Please write out all the data that follows exactly, without the pictures.

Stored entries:
◇ ◇ ◇ ◇ ◇ ◇ ◇
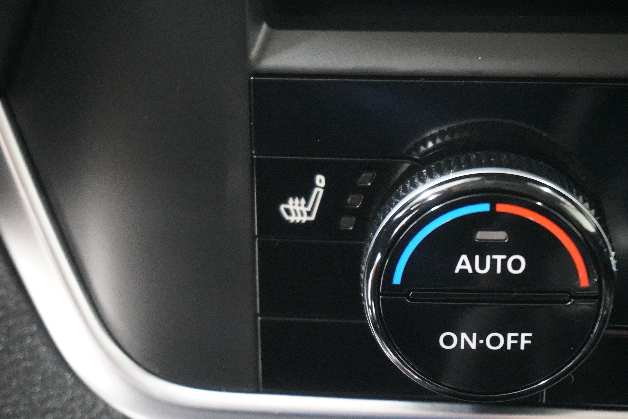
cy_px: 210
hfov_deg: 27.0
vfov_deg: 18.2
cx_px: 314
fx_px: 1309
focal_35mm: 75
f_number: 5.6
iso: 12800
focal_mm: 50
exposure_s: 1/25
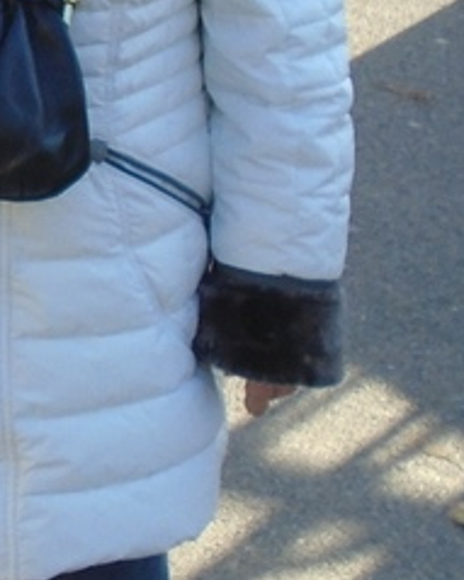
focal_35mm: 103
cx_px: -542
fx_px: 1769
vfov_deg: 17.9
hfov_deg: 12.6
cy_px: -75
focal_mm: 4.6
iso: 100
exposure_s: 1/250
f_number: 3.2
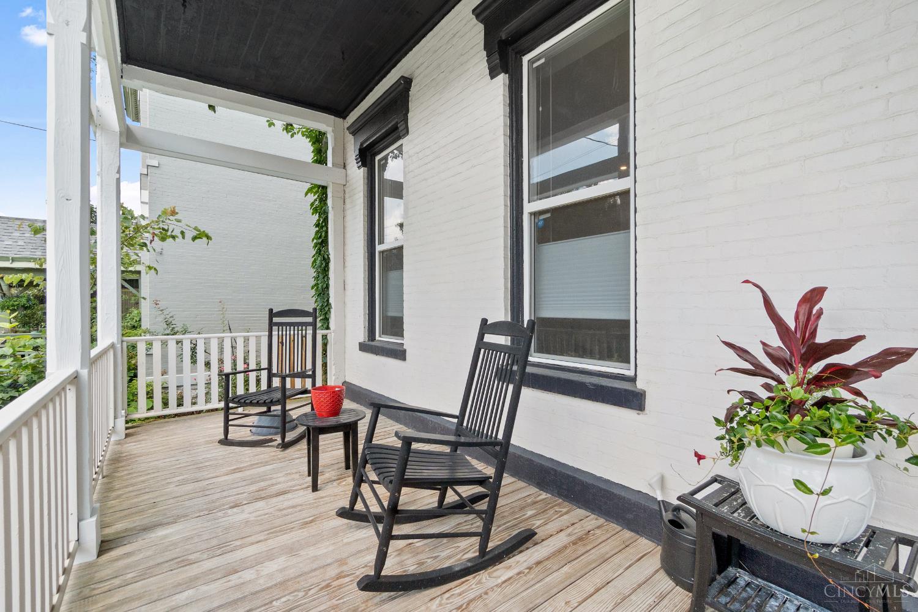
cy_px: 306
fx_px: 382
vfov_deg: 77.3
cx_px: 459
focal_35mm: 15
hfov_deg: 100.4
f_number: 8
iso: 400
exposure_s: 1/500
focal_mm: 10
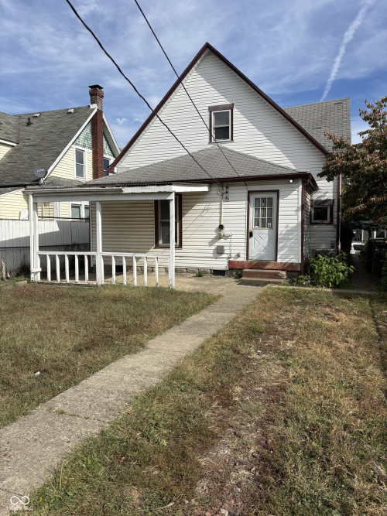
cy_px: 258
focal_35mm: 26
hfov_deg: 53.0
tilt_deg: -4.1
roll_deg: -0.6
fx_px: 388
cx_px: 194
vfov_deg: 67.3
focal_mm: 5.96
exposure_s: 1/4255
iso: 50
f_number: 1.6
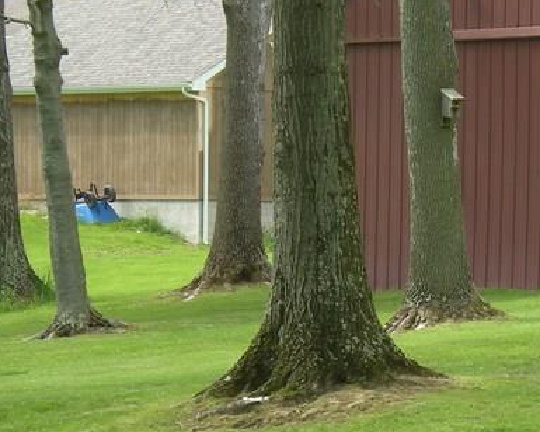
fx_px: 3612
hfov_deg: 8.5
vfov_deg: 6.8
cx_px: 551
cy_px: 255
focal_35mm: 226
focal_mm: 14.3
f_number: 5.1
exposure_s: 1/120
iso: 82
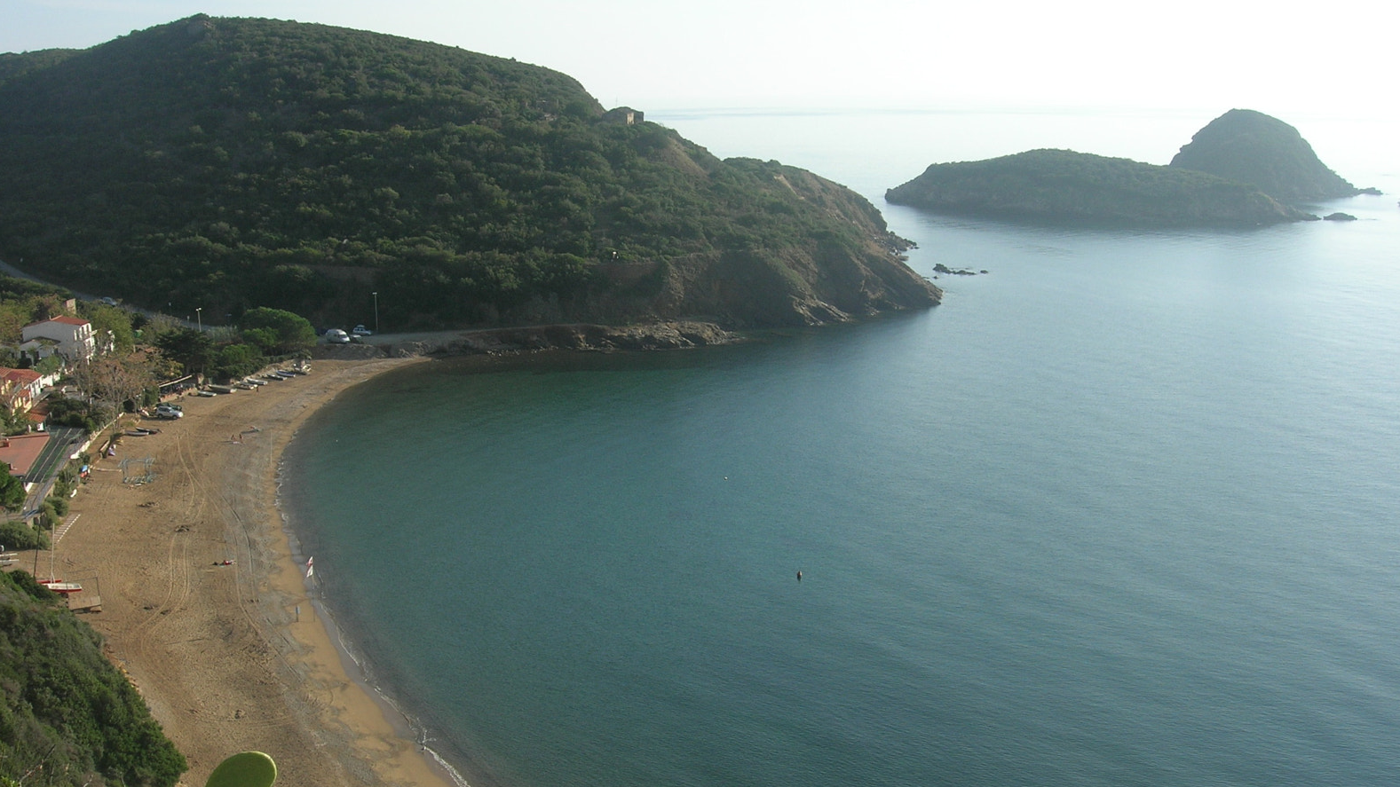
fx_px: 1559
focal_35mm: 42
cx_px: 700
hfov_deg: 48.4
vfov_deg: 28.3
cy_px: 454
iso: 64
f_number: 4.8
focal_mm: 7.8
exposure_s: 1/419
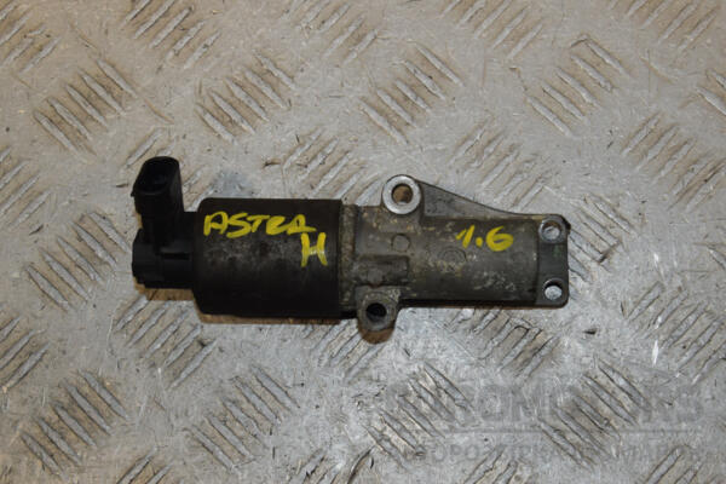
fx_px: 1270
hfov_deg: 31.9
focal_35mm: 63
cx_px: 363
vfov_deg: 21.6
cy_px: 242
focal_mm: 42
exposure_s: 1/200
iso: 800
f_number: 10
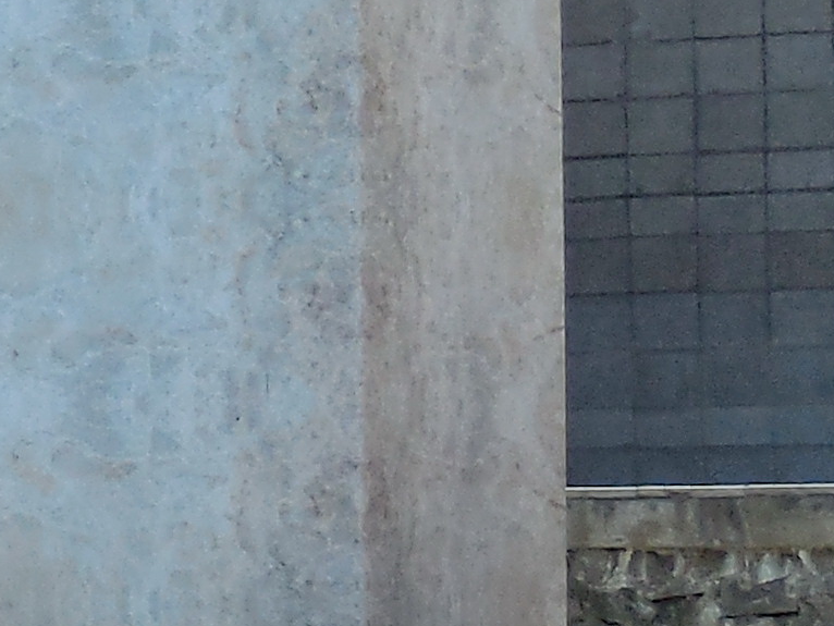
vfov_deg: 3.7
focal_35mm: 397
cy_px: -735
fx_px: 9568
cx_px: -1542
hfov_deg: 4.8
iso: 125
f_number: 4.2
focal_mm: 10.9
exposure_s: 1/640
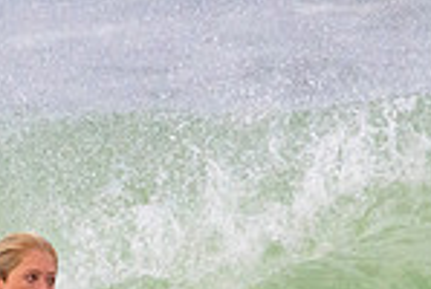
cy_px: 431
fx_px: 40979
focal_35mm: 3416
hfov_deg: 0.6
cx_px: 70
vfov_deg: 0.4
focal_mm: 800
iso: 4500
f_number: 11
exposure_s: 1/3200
◇ ◇ ◇ ◇ ◇ ◇ ◇
*Answer to the problem*
cy_px: 210
hfov_deg: 27.0
vfov_deg: 18.2
cx_px: 314
fx_px: 1309
focal_35mm: 75
f_number: 5.6
iso: 12800
focal_mm: 50
exposure_s: 1/25
focal_35mm: 103
cx_px: -542
fx_px: 1769
vfov_deg: 17.9
hfov_deg: 12.6
cy_px: -75
focal_mm: 4.6
iso: 100
exposure_s: 1/250
f_number: 3.2
cy_px: 306
fx_px: 382
vfov_deg: 77.3
cx_px: 459
focal_35mm: 15
hfov_deg: 100.4
f_number: 8
iso: 400
exposure_s: 1/500
focal_mm: 10
cy_px: 258
focal_35mm: 26
hfov_deg: 53.0
tilt_deg: -4.1
roll_deg: -0.6
fx_px: 388
cx_px: 194
vfov_deg: 67.3
focal_mm: 5.96
exposure_s: 1/4255
iso: 50
f_number: 1.6
fx_px: 3612
hfov_deg: 8.5
vfov_deg: 6.8
cx_px: 551
cy_px: 255
focal_35mm: 226
focal_mm: 14.3
f_number: 5.1
exposure_s: 1/120
iso: 82
fx_px: 1559
focal_35mm: 42
cx_px: 700
hfov_deg: 48.4
vfov_deg: 28.3
cy_px: 454
iso: 64
f_number: 4.8
focal_mm: 7.8
exposure_s: 1/419
fx_px: 1270
hfov_deg: 31.9
focal_35mm: 63
cx_px: 363
vfov_deg: 21.6
cy_px: 242
focal_mm: 42
exposure_s: 1/200
iso: 800
f_number: 10
vfov_deg: 3.7
focal_35mm: 397
cy_px: -735
fx_px: 9568
cx_px: -1542
hfov_deg: 4.8
iso: 125
f_number: 4.2
focal_mm: 10.9
exposure_s: 1/640
cy_px: 431
fx_px: 40979
focal_35mm: 3416
hfov_deg: 0.6
cx_px: 70
vfov_deg: 0.4
focal_mm: 800
iso: 4500
f_number: 11
exposure_s: 1/3200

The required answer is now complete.